**Spatial grounding data:**
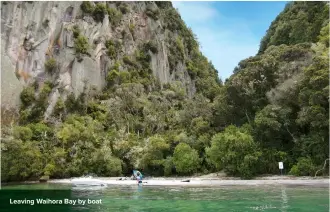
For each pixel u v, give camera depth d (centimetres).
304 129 4384
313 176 3866
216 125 5406
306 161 3909
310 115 3888
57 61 8138
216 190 2847
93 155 5528
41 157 5341
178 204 2034
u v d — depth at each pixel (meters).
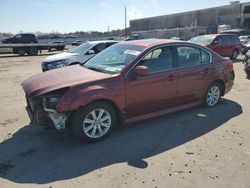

**WORK INSTRUCTION:** From the first line to the last, copy the records above exactly and drop any pictures.

**FINISHED TASK:**
For each pixel u v, give camera depth d (centimetres).
304 129 4384
313 176 3866
216 125 5406
306 161 3909
310 115 3888
57 61 8138
216 190 2847
93 155 5528
41 157 5341
178 204 2034
u v d — depth at each pixel (meters).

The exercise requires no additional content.